Wednesday, August 20, 2014

Emotions as Evaluations

"People in good moods are better at inductive reasoning and creative problem solving." - Salovey, Mayer, Goldman, Turvey, and Palfai

Many years ago I read a book, the name of which I cannot remember, that suggested that emotions are evaluations. I was stuck by that, since at that time it had occurred to me that without emotions there can be no right or wrong (that's why all those stories about driving computers insane by arguing with them are completely ridiculous).

Imagine if you had no feelings. If someone asked you to push a button destroying the world, why not? You'd have no feelings about it either way.

It's why insects are so creepy: they have no feelings (which is why I think Alien and Predator are insectoid). The more feelings you have, the more human you are; the less feelings you have, the more inhuman you are.

Someone like Tony Robbins figured out this simple concept years ago:

(This is a long video and you might want to watch it later).

This understanding of how emotion works is why Robbins does not call himself a motivational speaker. It's also why he wrote, "When you are grateful, fear disappears and abundance appears."

Gratitude, fear, abundance...are these not feelings, ones we have inside and which we use to evaluate things outside? And inside, too, for that matter, which is why we speak of a "poor self-image" and "self-esteem." It's how we evaluate ourselves.

I also read an article some years about a judge who had some sort of brain injury and lost his feelings. People thought he might make a better judge since they thought he'd be more dispassionate. In reality he had to quit his job since he he had enough sense to realize he could no longer tell right from wrong. He couldn't evaluate anything.

Emotions can be positive, negative and indifferent. Think about all those negative emotions out there - hate, envy, wrath - and all the problems they cause in the world, because we evaluate those things as being negative.

When you see people run from things, they are evaluating those things as being negative, that is, painful. If they go toward them, they see them as positive, happiness inducing. Actually, years ago the concept of "emotional intelligence" was introduced and has become famous.

I can't see us getting away from evaluating everything.

I've written before of the concept of "mirroring": you see yourself in how others treat you. Imagine if you spend your life being ignored (ostracized). Then you can end up like Elliot Roger.
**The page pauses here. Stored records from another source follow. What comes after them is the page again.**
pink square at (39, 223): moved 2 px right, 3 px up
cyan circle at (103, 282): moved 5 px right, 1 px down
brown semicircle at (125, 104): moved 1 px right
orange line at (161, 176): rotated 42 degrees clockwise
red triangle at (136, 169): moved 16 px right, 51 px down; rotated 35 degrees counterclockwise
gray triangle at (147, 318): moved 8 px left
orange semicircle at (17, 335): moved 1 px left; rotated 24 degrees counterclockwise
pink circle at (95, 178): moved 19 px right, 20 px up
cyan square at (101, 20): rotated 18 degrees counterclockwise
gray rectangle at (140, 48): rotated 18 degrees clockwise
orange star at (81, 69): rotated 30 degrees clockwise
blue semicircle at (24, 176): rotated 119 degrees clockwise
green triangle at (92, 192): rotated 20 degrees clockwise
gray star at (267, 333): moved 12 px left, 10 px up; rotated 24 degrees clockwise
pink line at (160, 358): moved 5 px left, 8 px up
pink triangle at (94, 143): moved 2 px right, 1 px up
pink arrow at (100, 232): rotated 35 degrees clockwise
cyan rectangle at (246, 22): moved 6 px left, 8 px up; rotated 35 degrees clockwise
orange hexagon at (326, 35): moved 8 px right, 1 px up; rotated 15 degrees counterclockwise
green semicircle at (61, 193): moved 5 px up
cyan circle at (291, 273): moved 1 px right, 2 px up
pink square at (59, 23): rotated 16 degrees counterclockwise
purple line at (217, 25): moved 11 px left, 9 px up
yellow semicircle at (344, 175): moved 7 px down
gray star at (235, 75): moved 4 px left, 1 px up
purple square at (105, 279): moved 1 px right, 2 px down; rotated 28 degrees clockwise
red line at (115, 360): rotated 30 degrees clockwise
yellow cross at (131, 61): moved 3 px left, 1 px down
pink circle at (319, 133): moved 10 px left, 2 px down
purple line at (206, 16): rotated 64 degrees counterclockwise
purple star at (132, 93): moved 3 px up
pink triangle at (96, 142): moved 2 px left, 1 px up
So when I see people flee from something I know they are fleeing situations they evaluate as painful, that is, they give them painful feelings.

Let's take marriage, for example. The marriage rate has dropped dramatically, and most men are evaluating it as a bad deal and fleeing it (which is why trying to shame them - an unpleasant feeling - into "manning up an marrying those sluts" - isn't going to work.

A bit more than half of the people are married and soon it might drop to less than half.

One of the problems, which all men know about, is women evaluating them negatively ("where have all the good men gone?") That evaluation comes from all sides. And if that trope is true, that women find 80% of men unattractive, well, that's just going to make things worse.

When women are hired over men (Affirmative Action means "White Men Need Not Apply" how is that going to make men not flee from women? And why should contribute anything beyond what it takes for them to survive, when anything beyond that is painful and unpleasant?

Everyone wants all the good feelings they can get, for as long as possible.

I try to look at things as simply as possible. Emotions are evaluations: people flee from the painful and toward the pleasant because they evaluate the first as bad and the second as good, and those aren't hard things to understand!

3 comments:

Anonymous said...

You get more of what you reward and less of what you punish.

Unknown said...

Yep, basic economics.

Anonymous said...

"Basic economics"

Up to a point. But if you offer rewards for the impossible (sex for satisfying the contradictory demands of women who dislike men, for example), then you won't get more of the desired behavior. You will get system breakdown instead. The people you're trying to incentivize (or deincentivize) have to be on board with your ideas of what incentives/deincentives are. So behavior modifications works but only within a certain context. Imagine offering a million bucks to any paraplegic who learns to tap dance like Gene Kelly. Contrary to the expectations of nerdy economists, I can confidently predict that there will be no upswing in the desired behavior. The origin of unintended consequences lies in screwy incentive structures.